Intelligent Intrusion Detection Systems with Machine Learning Models for Detecting Cyber Threats in IoT Networks

DOI : 10.17577/IJERTV10IS120061

Download Full-Text PDF Cite this Publication

Text Only Version

Intelligent Intrusion Detection Systems with Machine Learning Models for Detecting Cyber Threats in IoT Networks

Tanishq Kothari

UG Student, Department of Computer Engineering, Vishwakarma Institute of Information Technology, Pune, Maharashtra- 411048

Prof. Vaishali A.Mishra

Assistant Professor, Department of Computer Engineering, Vishwakarma Institute of Information Technology, Pune, Maharashtra- 411048

Atharav Hedage

UG Student, Department of Computer Engineering, Vishwakarma Institute of Information Technology, Pune, Maharashtra- 411048

Prof. Disha Sushant Wankhede

Assistant Professor, Department of Computer Engineering, Vishwakarma Institute of Information Technology, Pune, Maharashtra- 411048

AbstractAs the internet has flourished, the connectivity between devices has increased. This has propelled the Internet of Things technology to reach new heights. But sadly, with these advancements, cyber-attacks have also increased. Consequently, these attacks have posed significant threats to every potential IoT technology user and IoT device. Such malpractices can result in substantial losses of capital and intellectual property alike. The need for developing a robust system for detecting Cyber Security threats has become a crucial operation to prevent such losses. The proposed paper establishes Deep- Learning techniques to help detect malicious attacks on an IoT architecture and prevent unwanted intrusion weve described a single strategy for identifying stolen data from software and malware throughout the Internet of Things (IoT) network in this post. The TensorFlow platform is a prime candidate to develop Deep Learning algorithms to classify stolen programming with source code literary theft. Google Code Jam (GCJ) is an international programming competition administered by google. GCJ collects data annually to examine the true nature of theft of utilizations. The use of the Mailing Dataset is prevalent to gather the malware samples. The use of Deep Learning techniques to detect Cyber Security threats presents a novel yet efficient approach to solving practical issues and shows promise for the future.

KeywordsIntelligent Intrusion Detection System; Network;IoT;Deep Learning;

  1. INTRODUCTION

    In recent years, the expansion of the Internet of Things (IoT) has advanced substantially in civilizations all over the world. Consumer demand is expected to fuel the exponential increase in the number of connected IoT devices, with a capacity of $125 billion by 2030[1]. There are many real- world gadgets that are linked to smart city apps, and these devices have a lot of power in the actual world. The advantages of living in a city Large numbers of IoT devices in different service kinds, topologies, and applications [2]. And IoT networks provide a variety of challenges due to the type of protocols that may be used. In charge [3,4]. These Internet-connected devices thus face significant cyber security risks and vulnerabilities. Procedures of integration

    for the assault of information on the daily actions of citizens. These online dangers may not materialize. Only approved clients and executives (for example, those working on the Miria botnet) have access to the LOT system [5]. There are many real-world gadgets that are linked to smart city apps, and these devices have a lot of power in the actual world. The main issue is figuring out how to To determine whether or not an attack is zero-day, look for a variety of IoT standards in the cloud server farm. IoT frameworks help protect users from potential hazards. The second method is the most effective for detecting cyberattacks. To put it another way, Examples of this kind of attack include IoT malware attacks and others. The Internet of Things (IoT) has already orchestrated the demise of a sophisticated community. The vast majority of Internet of Things (IoT) sensors currently obtain all of their data from cloud storage servers. IoT network systems now have limited resources and capabilities (e.g., smartwatches, drones, etc.). Other IoT network devices (smart bulbs, intelligent locks, etc.) don't utilize these.

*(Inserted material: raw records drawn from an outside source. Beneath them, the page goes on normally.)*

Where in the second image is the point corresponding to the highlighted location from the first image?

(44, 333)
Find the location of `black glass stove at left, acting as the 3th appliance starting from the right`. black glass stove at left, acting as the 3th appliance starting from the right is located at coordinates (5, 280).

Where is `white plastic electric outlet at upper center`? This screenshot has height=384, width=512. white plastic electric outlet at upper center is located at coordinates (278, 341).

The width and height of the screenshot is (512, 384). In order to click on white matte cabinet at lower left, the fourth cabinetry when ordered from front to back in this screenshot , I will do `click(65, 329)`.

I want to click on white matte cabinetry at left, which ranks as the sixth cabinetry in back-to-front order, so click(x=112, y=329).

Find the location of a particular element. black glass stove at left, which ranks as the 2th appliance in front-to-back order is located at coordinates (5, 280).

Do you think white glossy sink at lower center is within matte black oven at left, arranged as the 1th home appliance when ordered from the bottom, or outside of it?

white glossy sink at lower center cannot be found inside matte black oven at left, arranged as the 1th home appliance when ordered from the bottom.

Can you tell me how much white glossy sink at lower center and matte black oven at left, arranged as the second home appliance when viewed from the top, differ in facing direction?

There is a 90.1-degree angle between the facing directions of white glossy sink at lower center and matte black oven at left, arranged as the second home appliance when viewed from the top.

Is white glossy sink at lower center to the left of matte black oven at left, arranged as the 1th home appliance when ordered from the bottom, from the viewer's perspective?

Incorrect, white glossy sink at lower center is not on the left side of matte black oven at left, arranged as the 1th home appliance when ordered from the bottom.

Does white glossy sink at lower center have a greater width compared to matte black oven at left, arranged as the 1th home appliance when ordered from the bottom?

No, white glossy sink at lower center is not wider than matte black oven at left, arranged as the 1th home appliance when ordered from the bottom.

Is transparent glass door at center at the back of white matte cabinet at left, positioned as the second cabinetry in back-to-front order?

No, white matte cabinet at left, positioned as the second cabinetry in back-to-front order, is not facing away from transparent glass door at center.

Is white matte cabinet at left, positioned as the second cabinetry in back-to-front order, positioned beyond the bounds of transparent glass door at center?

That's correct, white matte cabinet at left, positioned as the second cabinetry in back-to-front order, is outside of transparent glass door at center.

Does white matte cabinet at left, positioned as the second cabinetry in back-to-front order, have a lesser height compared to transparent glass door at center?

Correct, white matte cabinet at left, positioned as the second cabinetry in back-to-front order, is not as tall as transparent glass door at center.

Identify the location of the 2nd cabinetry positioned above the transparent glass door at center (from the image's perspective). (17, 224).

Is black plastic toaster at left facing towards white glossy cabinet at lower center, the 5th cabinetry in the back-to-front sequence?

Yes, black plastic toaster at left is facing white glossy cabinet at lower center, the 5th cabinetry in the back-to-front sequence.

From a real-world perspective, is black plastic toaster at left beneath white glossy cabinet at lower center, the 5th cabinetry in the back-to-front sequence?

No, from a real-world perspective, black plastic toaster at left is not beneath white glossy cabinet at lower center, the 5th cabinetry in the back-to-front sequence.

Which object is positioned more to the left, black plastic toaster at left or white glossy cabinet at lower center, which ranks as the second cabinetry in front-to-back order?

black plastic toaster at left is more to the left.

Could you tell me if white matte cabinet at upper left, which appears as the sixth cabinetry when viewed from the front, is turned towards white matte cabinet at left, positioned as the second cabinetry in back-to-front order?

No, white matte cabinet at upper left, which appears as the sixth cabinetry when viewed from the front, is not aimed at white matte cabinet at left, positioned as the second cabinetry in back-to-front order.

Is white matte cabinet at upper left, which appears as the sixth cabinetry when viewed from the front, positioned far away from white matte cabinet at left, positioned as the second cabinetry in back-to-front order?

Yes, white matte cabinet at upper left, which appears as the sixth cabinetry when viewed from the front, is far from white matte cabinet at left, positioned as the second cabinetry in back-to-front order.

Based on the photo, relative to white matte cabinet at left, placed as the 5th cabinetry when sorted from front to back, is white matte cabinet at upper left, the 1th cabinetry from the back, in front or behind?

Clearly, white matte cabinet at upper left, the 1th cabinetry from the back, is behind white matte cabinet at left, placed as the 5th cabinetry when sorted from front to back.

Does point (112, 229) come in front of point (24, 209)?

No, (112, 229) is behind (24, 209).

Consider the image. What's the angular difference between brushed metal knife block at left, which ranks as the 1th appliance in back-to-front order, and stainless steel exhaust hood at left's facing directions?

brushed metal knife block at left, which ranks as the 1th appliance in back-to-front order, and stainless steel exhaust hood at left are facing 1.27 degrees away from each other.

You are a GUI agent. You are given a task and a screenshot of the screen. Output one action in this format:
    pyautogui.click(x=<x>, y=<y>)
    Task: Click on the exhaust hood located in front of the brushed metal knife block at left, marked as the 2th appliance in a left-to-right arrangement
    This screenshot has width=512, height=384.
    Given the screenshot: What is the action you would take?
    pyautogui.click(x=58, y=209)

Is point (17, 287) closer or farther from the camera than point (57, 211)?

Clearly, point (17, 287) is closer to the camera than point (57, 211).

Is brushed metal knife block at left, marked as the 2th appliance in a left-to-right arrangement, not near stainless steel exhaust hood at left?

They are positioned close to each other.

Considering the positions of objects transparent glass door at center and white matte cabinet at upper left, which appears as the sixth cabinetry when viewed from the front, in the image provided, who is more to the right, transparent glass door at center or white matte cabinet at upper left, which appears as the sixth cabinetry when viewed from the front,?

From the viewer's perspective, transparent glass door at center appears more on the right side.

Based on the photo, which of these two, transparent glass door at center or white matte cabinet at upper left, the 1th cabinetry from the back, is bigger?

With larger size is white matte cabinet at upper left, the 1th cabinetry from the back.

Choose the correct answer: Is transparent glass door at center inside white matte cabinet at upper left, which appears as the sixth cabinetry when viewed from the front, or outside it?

    New revolutionary technology connects the whole world to the Internet called The Thing Internet. We may enhance and help our personal, professional, and social lives as a result of the Internet of Things (IoT). As with any network, the Internet of Things (IoT) is susceptible to cyber assaults since it comprises a global system of intelligent devices that does not need human interaction. An intruder detection system is a critical tool for detecting cyber assaults on any network (IDS). Many modern IDS uses a machine-learning network to help them prepare for and identify cyber-attacks. Fog computing addresses IoT framework and scalability limits by enhancing central distributed computing development by connecting mist hubs to IoT curiosity and reducing QoS (Quality of Service) high transmission capacity utilization. Consolidating and achieving IoT arrangements realistically is possible with Mist to-hub. The mist-to-hub model architecture is depicted in Fig. 1 with a corresponding figure that gives data to circulating mists by

    bringing IDS measurements, controls, and stocking closer to the mists' IoT network artefacts.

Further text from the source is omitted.